### DATA PROVIDED
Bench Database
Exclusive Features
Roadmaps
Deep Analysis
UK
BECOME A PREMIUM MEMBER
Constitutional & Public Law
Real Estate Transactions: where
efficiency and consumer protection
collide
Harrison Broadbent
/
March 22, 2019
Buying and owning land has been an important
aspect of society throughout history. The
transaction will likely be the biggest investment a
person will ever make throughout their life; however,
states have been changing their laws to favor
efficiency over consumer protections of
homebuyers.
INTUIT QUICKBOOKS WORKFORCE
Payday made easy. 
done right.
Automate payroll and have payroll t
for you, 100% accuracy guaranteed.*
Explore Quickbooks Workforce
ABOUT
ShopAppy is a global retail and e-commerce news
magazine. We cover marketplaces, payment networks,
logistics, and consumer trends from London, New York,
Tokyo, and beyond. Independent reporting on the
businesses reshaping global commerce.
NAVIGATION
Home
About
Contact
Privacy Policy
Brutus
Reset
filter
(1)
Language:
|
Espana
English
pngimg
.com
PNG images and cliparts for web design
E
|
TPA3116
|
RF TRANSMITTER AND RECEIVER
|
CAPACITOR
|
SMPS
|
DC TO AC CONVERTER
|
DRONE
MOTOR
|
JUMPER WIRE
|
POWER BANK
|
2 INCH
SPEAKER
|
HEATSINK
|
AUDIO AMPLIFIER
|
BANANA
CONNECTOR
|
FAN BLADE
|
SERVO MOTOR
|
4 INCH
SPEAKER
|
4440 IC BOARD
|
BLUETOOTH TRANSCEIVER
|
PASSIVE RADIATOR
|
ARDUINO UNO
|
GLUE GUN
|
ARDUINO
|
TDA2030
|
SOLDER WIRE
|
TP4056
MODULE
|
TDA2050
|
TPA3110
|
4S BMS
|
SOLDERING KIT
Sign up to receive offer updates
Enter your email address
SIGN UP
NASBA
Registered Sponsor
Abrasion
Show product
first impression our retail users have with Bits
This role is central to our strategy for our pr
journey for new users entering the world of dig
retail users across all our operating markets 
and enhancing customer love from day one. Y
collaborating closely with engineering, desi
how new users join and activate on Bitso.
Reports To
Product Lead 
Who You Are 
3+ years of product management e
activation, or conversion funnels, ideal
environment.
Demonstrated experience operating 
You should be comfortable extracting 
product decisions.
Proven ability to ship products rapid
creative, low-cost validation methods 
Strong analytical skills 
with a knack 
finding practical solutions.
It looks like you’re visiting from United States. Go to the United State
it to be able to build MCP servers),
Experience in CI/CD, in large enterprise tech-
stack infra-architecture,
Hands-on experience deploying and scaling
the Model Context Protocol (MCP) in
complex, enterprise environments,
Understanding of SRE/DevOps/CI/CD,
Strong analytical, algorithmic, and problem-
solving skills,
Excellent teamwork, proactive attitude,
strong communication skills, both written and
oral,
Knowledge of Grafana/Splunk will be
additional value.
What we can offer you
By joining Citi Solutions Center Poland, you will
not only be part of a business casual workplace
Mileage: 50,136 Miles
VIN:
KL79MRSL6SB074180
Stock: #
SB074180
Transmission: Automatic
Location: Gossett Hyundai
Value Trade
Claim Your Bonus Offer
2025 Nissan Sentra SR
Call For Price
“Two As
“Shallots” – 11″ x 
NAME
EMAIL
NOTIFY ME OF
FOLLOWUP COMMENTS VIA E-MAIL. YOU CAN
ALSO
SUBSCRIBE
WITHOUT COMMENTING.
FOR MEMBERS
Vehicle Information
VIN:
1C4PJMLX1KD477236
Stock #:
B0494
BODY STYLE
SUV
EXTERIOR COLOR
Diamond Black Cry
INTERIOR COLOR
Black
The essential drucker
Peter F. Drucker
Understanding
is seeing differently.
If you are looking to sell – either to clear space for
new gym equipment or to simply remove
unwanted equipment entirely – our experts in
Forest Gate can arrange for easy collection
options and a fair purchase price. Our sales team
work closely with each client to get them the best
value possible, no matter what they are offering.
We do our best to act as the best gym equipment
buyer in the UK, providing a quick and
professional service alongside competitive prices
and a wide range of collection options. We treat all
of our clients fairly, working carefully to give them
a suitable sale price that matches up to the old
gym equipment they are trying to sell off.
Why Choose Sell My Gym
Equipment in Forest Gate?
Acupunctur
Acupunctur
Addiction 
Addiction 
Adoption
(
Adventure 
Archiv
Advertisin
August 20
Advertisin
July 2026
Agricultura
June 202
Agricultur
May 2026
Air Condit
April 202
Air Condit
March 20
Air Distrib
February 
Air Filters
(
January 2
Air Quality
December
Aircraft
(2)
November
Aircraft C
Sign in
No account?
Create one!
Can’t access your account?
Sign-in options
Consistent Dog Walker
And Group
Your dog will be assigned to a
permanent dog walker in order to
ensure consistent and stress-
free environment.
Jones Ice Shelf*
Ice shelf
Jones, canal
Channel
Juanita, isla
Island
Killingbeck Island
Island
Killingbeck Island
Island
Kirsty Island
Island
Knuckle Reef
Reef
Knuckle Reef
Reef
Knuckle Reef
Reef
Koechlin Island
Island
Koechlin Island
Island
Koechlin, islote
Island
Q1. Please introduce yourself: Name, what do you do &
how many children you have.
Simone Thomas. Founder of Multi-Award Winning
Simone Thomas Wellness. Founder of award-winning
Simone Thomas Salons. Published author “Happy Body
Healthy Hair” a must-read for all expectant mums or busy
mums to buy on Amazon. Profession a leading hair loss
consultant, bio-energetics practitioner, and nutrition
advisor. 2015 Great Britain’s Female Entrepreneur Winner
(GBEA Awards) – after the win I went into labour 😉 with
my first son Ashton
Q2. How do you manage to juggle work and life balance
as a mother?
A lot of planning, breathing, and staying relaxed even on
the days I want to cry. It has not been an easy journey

### EXERCISE DETAILS
Retype only the stretch of lines above starting at the one with "RF TRANSMITTER AND RECEIVER" and stopping at the one with "It looks like", exactly as written, with both kept.

### THE COMPLETED TASK
RF TRANSMITTER AND RECEIVER
|
CAPACITOR
|
SMPS
|
DC TO AC CONVERTER
|
DRONE
MOTOR
|
JUMPER WIRE
|
POWER BANK
|
2 INCH
SPEAKER
|
HEATSINK
|
AUDIO AMPLIFIER
|
BANANA
CONNECTOR
|
FAN BLADE
|
SERVO MOTOR
|
4 INCH
SPEAKER
|
4440 IC BOARD
|
BLUETOOTH TRANSCEIVER
|
PASSIVE RADIATOR
|
ARDUINO UNO
|
GLUE GUN
|
ARDUINO
|
TDA2030
|
SOLDER WIRE
|
TP4056
MODULE
|
TDA2050
|
TPA3110
|
4S BMS
|
SOLDERING KIT
Sign up to receive offer updates
Enter your email address
SIGN UP
NASBA
Registered Sponsor
Abrasion
Show product
first impression our retail users have with Bits
This role is central to our strategy for our pr
journey for new users entering the world of dig
retail users across all our operating markets 
and enhancing customer love from day one. Y
collaborating closely with engineering, desi
how new users join and activate on Bitso.
Reports To
Product Lead 
Who You Are 
3+ years of product management e
activation, or conversion funnels, ideal
environment.
Demonstrated experience operating 
You should be comfortable extracting 
product decisions.
Proven ability to ship products rapid
creative, low-cost validation methods 
Strong analytical skills 
with a knack 
finding practical solutions.
It looks like you’re visiting from United States. Go to the United State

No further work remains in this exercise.